Again, devices should not know about machines, not the other way round. So the device should offer a config switch (property) and the machine should set it to the value that it needs.

That would mean this endianness in ops should be set when the memory region is mapped in the machine not when defining the device. So all device ops should really be NATIVE_ENDIAN and only assigned an endianness when they are mapped based on the machine/bus/cpu they are connected to.

Second, imagine a board with e.g. a big endian main CPU and a little endian service processor - how should a device know the right endianness here?

How would that work with this series? So the proposed solution is to double the devices now marked as NATIVE_ENDIAN to have a big and a little endian variant for them so the board can choose?

This is not doubling the devices. It just introduces a config property to let the machine switch the endianness.

Yes, I've oversimpified, each ops has its own endianness config not the device. But since the endianness is not a property of the device or its regions but the bus it's connected to, this config switch may be at the wrong place now.

That does not exist in real as you wrote, there's only one device so then this is probably not the right way to model it.
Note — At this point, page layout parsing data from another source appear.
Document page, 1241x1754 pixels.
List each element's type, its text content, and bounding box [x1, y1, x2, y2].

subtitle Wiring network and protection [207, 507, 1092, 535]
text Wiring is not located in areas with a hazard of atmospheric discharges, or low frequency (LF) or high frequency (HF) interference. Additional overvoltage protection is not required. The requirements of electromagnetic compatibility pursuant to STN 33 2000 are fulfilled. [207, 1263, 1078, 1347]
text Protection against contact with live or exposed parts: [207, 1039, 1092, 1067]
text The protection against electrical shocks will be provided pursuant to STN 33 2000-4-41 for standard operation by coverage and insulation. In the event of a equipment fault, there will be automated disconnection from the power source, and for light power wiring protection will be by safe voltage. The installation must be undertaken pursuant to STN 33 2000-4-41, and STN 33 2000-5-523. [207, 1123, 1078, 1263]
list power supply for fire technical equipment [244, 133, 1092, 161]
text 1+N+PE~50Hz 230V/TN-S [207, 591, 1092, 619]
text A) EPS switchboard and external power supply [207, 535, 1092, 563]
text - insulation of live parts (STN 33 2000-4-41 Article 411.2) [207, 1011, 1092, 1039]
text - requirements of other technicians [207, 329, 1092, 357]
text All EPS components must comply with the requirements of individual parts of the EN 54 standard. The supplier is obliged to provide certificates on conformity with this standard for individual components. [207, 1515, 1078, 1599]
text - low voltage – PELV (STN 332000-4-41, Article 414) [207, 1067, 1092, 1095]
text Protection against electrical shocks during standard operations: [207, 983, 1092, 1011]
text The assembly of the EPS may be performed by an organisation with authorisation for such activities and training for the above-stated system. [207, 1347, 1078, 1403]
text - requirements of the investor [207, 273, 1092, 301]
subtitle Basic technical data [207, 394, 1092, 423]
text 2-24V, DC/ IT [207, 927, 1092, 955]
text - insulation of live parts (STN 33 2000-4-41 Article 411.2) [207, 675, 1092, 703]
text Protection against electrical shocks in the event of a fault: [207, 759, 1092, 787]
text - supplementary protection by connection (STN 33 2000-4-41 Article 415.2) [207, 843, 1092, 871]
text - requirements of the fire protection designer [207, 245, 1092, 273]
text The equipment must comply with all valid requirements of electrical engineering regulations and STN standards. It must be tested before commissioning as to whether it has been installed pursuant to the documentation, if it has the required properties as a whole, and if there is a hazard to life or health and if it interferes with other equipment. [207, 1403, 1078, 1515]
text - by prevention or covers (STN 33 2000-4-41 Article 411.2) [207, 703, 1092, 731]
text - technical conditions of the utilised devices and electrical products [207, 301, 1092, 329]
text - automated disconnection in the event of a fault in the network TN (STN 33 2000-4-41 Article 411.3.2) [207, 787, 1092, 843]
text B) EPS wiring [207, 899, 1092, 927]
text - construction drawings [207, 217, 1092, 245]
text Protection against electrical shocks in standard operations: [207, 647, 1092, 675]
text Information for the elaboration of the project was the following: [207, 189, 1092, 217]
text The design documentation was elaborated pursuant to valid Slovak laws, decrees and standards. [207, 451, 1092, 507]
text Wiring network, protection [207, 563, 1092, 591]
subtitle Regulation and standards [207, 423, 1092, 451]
Some devices can exist in both, big and little endian variants. We could of course create two devices for this, but that's nonsense if it can simply be handled by a property instead.

Or would that be too much overhead? If always looking up the endianness is not wanted could the ops declaration keep NATIVE_ENDIAN

IMHO we should get rid of NATIVE_ENDIAN completely since there is no "native" endian in multi-CPU boards.
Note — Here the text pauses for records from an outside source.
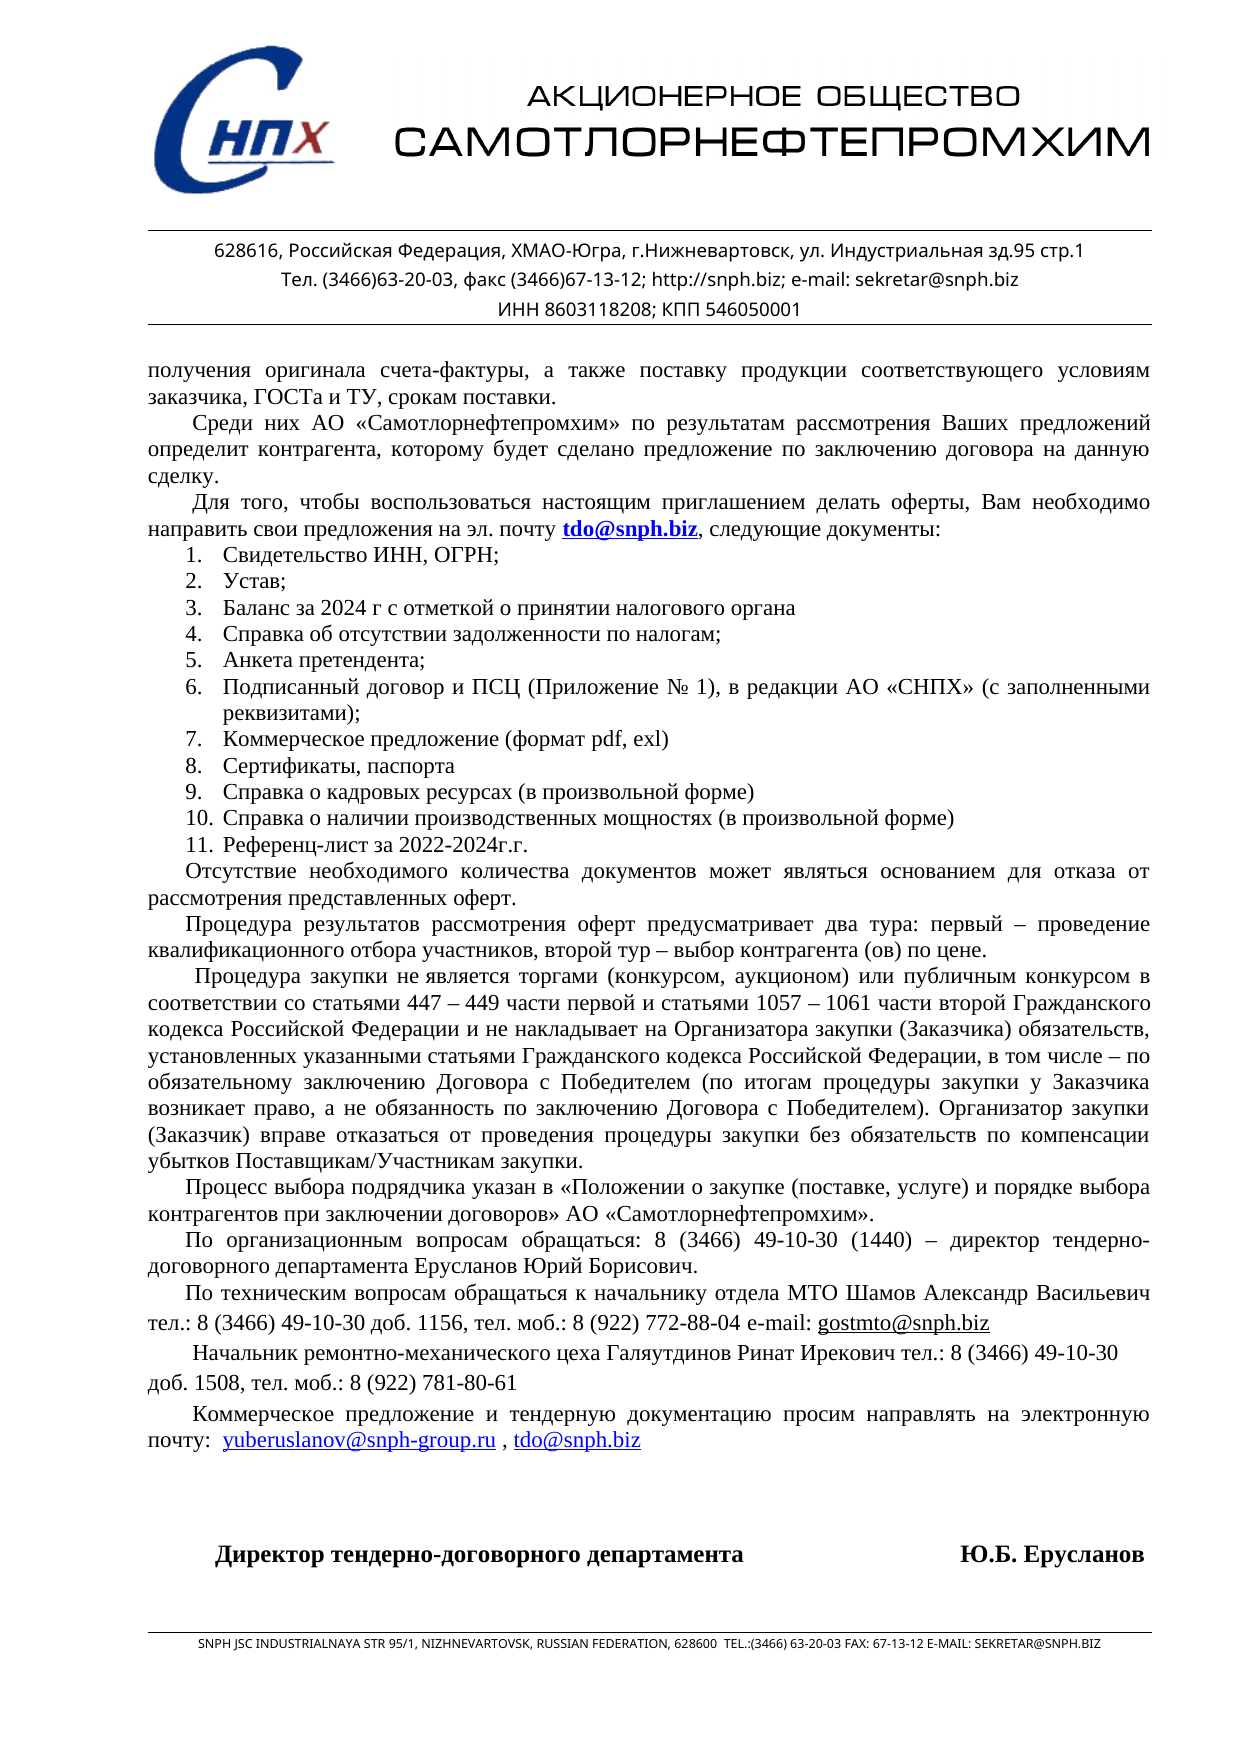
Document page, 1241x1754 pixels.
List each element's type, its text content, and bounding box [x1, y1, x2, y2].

text Для того, чтобы воспользоваться настоящим приглашением делать оферты, Вам необходимо направить свои предложения на эл. почту tdo@snph.biz, следующие документы: [148, 488, 1152, 541]
list Справка о кадровых ресурсах (в произвольной форме) [185, 778, 1152, 804]
list Устав; [185, 567, 1152, 594]
list Справка о наличии производственных мощностях (в произвольной форме) [185, 804, 1152, 831]
list Подписанный договор и ПСЦ (Приложение № 1), в редакции АО «СНПХ» (с заполненными реквизитами); [185, 673, 1152, 725]
text По организационным вопросам обращаться: 8 (3466) 49-10-30 (1440) – директор тендерно-договорного департамента Ерусланов Юрий Борисович. [148, 1226, 1152, 1279]
text Начальник ремонтно-механического цеха Галяутдинов Ринат Ирекович тел.: 8 (3466) 49-10-30 доб. 1508, тел. моб.: 8 (922) 781-80-61 [148, 1339, 1152, 1396]
list Справка об отсутствии задолженности по налогам; [185, 620, 1152, 646]
text Директор тендерно-договорного департамента Ю.Б. Ерусланов [177, 1539, 1152, 1567]
text Процедура закупки не является торгами (конкурсом, аукционом) или публичным конкурсом в соответствии со статьями 447 – 449 части первой и статьями 1057 – 1061 части второй Гражданского кодекса Российской Федерации и не накладывает на Организатора закупки (Заказчика) обязательств, установленных указанными статьями Гражданского кодекса Российской Федерации, в том числе – по обязательному заключению Договора с Победителем (по итогам процедуры закупки у Заказчика возникает право, а не обязанность по заключению Договора с Победителем). Организатор закупки (Заказчик) вправе отказаться от проведения процедуры закупки без обязательств по компенсации убытков Поставщикам/Участникам закупки. [148, 963, 1152, 1173]
text Коммерческое предложение и тендерную документацию просим направлять на электронную почту: yuberuslanov@snph-group.ru , tdo@snph.biz [148, 1400, 1152, 1452]
picture [387, 54, 1167, 165]
text Процесс выбора подрядчика указан в «Положении о закупке (поставке, услуге) и порядке выбора контрагентов при заключении договоров» АО «Самотлорнефтепромхим». [148, 1173, 1152, 1226]
picture [152, 45, 337, 196]
text По техническим вопросам обращаться к начальнику отдела МТО Шамов Александр Васильевич тел.: 8 (3466) 49-10-30 доб. 1156, тел. моб.: 8 (922) 772-88-04 e-mail: gostmto@snph.biz [148, 1279, 1152, 1335]
list Баланс за 2024 г с отметкой о принятии налогового органа [185, 594, 1152, 620]
list Анкета претендента; [185, 646, 1152, 673]
text Отсутствие необходимого количества документов может являться основанием для отказа от рассмотрения представленных оферт. [148, 857, 1152, 910]
text Процедура результатов рассмотрения оферт предусматривает два тура: первый – проведение квалификационного отбора участников, второй тур – выбор контрагента (ов) по цене. [148, 910, 1152, 963]
list Референц-лист за 2022-2024г.г. [185, 831, 1152, 857]
list Сертификаты, паспорта [185, 752, 1152, 778]
text Предпочтение при отборе будет отдано контрагентам, готовым предложить наименьшую цену, условия оплаты – по факту выполнения поставки каждой партии в течение 60-90 дней с момента получения оригинала счета-фактуры, а также поставку продукции соответствующего условиям заказчика, ГОСТа и ТУ, срокам поставки. [148, 356, 1152, 409]
text Среди них АО «Самотлорнефтепромхим» по результатам рассмотрения Ваших предложений определит контрагента, которому будет сделано предложение по заключению договора на данную сделку. [148, 409, 1152, 488]
list Свидетельство ИНН, ОГРН; [185, 541, 1152, 567]
list Коммерческое предложение (формат pdf, exl) [185, 725, 1152, 752]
If we say NATIVE_ENDIAN means that the device can be attached to either big or little endian machine then we can keep this constant but when adding the ops to a memory region the board has to then decide which endianness it is and replace it with either big or little. Then we don't need two versions of the same device and NATIVE_ENDIAN means that the device can be used in both machines.

Well, it's currently the devices that are calling memory_region_init_io().
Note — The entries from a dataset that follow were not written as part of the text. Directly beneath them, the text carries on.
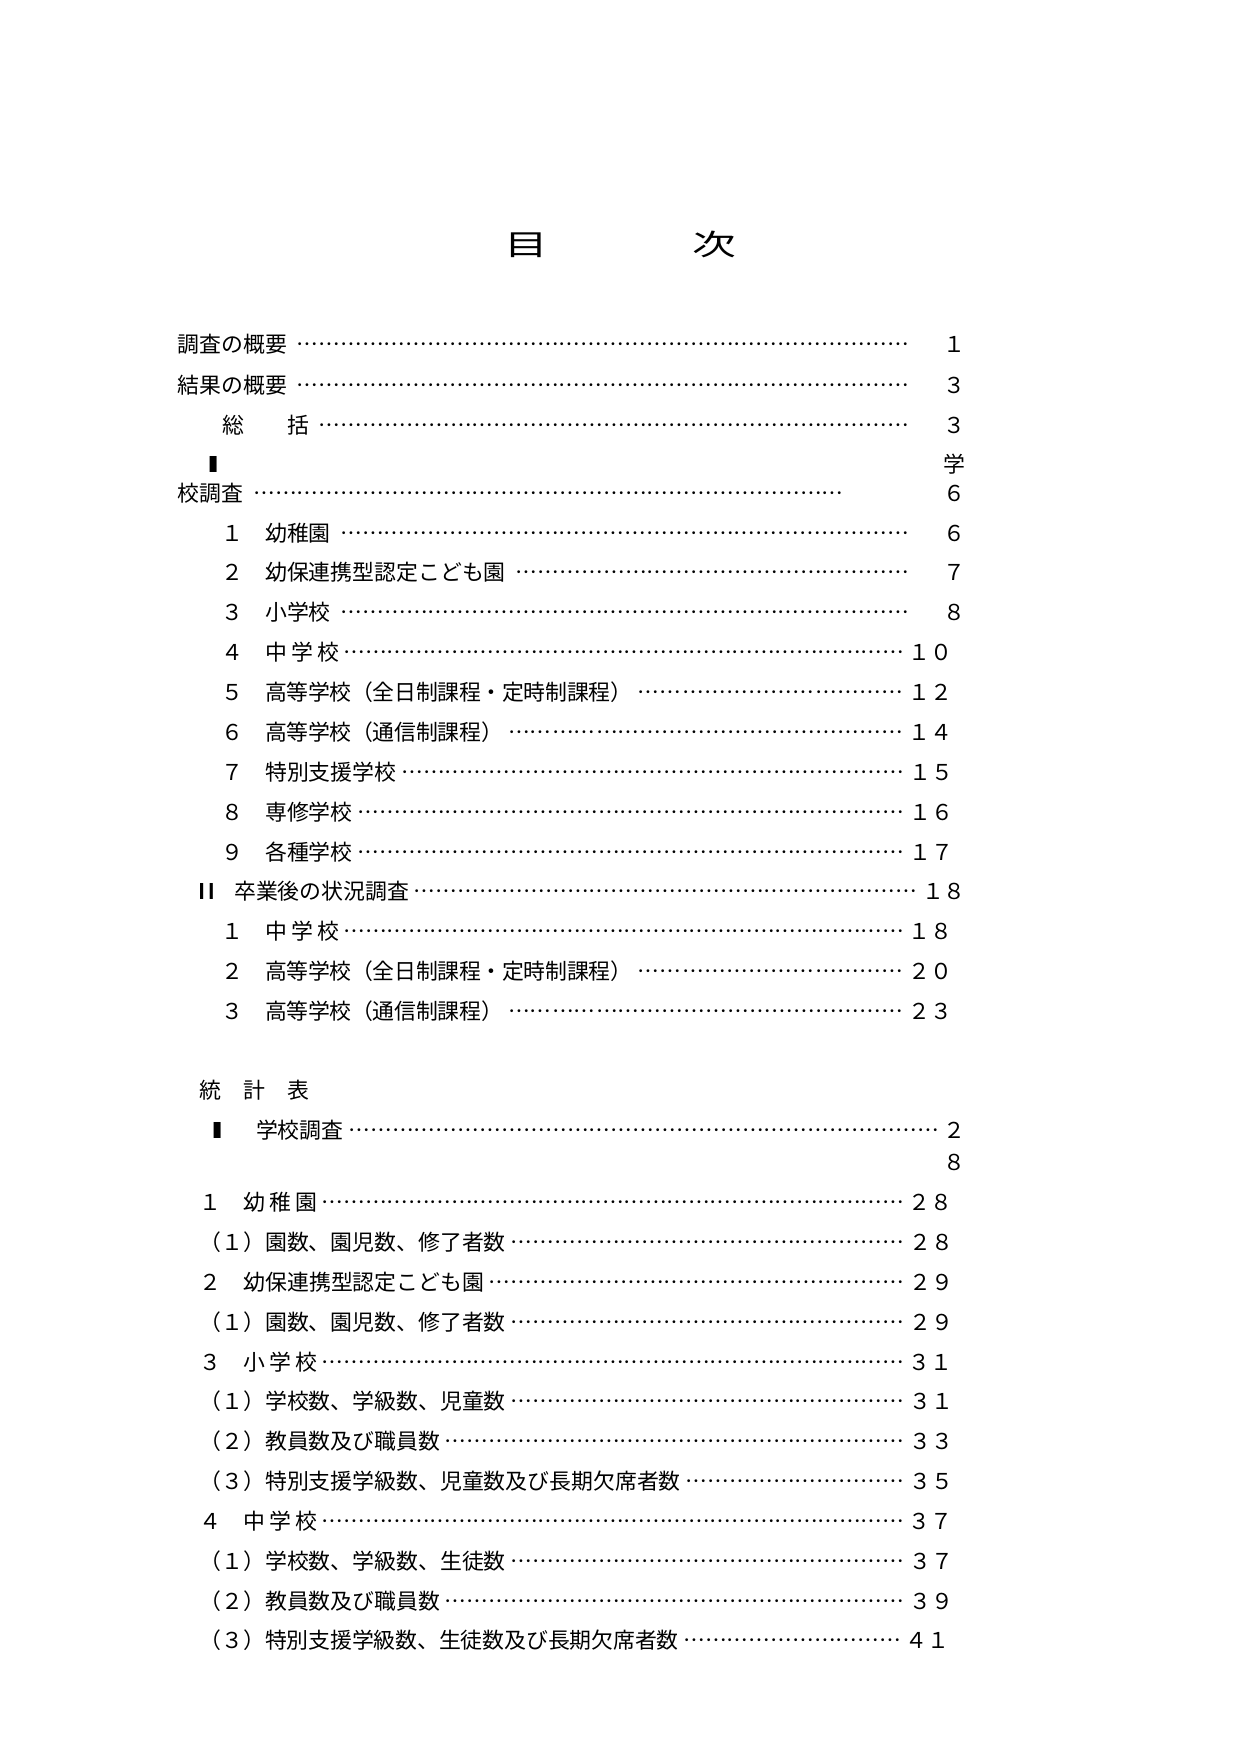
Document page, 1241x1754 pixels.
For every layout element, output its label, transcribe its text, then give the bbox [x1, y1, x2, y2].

text Ⅰ 学校調査 ……………………………………………………………………… ６ [167, 449, 965, 507]
text （１）園数、園児数、修了者数 ……………………………………………… ２８ [199, 1225, 1065, 1256]
text ２ 高等学校（全日制課程・定時制課程） ……………………………… ２０ [221, 954, 1065, 986]
text １ 幼稚園 …………………………………………………………………… ６ [221, 516, 1065, 547]
text ４ 中 学 校 ……………………………………………………………………… ３７ [199, 1504, 1065, 1536]
text （２）教員数及び職員数 ……………………………………………………… ３９ [199, 1584, 1065, 1615]
text １ 幼 稚 園 ……………………………………………………………………… ２８ [199, 1185, 1065, 1217]
text ５ 高等学校（全日制課程・定時制課程） ……………………………… １２ [221, 675, 1065, 707]
text （２）教員数及び職員数 ……………………………………………………… ３３ [199, 1424, 1065, 1456]
text Ⅰ 学校調査 ……………………………………………………………………… ２８ [167, 1113, 965, 1177]
text ７ 特別支援学校 …………………………………………………………… １５ [221, 755, 1065, 786]
text ２ 幼保連携型認定こども園 ………………………………………………… ２９ [199, 1265, 1065, 1296]
text （３）特別支援学級数、児童数及び長期欠席者数 ………………………… ３５ [199, 1464, 1065, 1496]
text 目 次 [504, 222, 1065, 264]
text ６ 高等学校（通信制課程） ……………………………………………… １４ [221, 715, 1065, 747]
text ３ 高等学校（通信制課程） ……………………………………………… ２３ [221, 994, 1065, 1026]
text （１）園数、園児数、修了者数 ……………………………………………… ２９ [199, 1304, 1065, 1336]
text ３ 小学校 …………………………………………………………………… ８ [221, 595, 1065, 627]
text （１）学校数、学級数、生徒数 ……………………………………………… ３７ [199, 1544, 1065, 1575]
text ４ 中 学 校 …………………………………………………………………… １０ [221, 635, 1065, 667]
text ３ 小 学 校 ……………………………………………………………………… ３１ [199, 1344, 1065, 1376]
text 統 計 表 [199, 1073, 1065, 1105]
text 調査の概要 ………………………………………………………………………… １結果の概要 ………………………………………………………………………… ３総 括 ……………………………………………………………………… ３ [177, 327, 965, 440]
text Ⅱ 卒業後の状況調査 …………………………………………………………… １８ [167, 874, 965, 906]
text １ 中 学 校 …………………………………………………………………… １８ [221, 914, 1065, 946]
text ９ 各種学校 ………………………………………………………………… １７ [221, 834, 1065, 866]
text ８ 専修学校 ………………………………………………………………… １６ [221, 794, 1065, 826]
text （１）学校数、学級数、児童数 ……………………………………………… ３１ [199, 1384, 1065, 1416]
text （３）特別支援学級数、生徒数及び長期欠席者数 ………………………… ４１ [199, 1623, 1065, 1655]
text ２ 幼保連携型認定こども園 ……………………………………………… ７ [221, 555, 1065, 587]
That answers my question. Then it seems it's not so simple to set endianness when the device is mapped because it would need to be done somewhere else. It may still be possible but might be too much work to find it out.

And since memory_region_init_io() does not copy the MemoryRegionOps struct,
we need two implementations right now for this, one for big and one for little endian. So I think Philippe's series here is fine.

It could copy the MemoryRegionOps when needed but seems it's not memory_region_init_io that would need to handle that. Given the current way it's implemented doubling the ops region may be the simplest even if not the correct way to do it so it's OK if there's no simple alternative that's more correct.

But feel free to suggest clean up patches on top if you think that the memory_region_init_io() needs to be handled differently in QEMU everywhere.

I think so as I've described above but not enough to try to solve it so I'm OK with Philippe's series if there's no other way to make it less like a workaround for something that could be done clearer. Looks like other way might be too complex for now.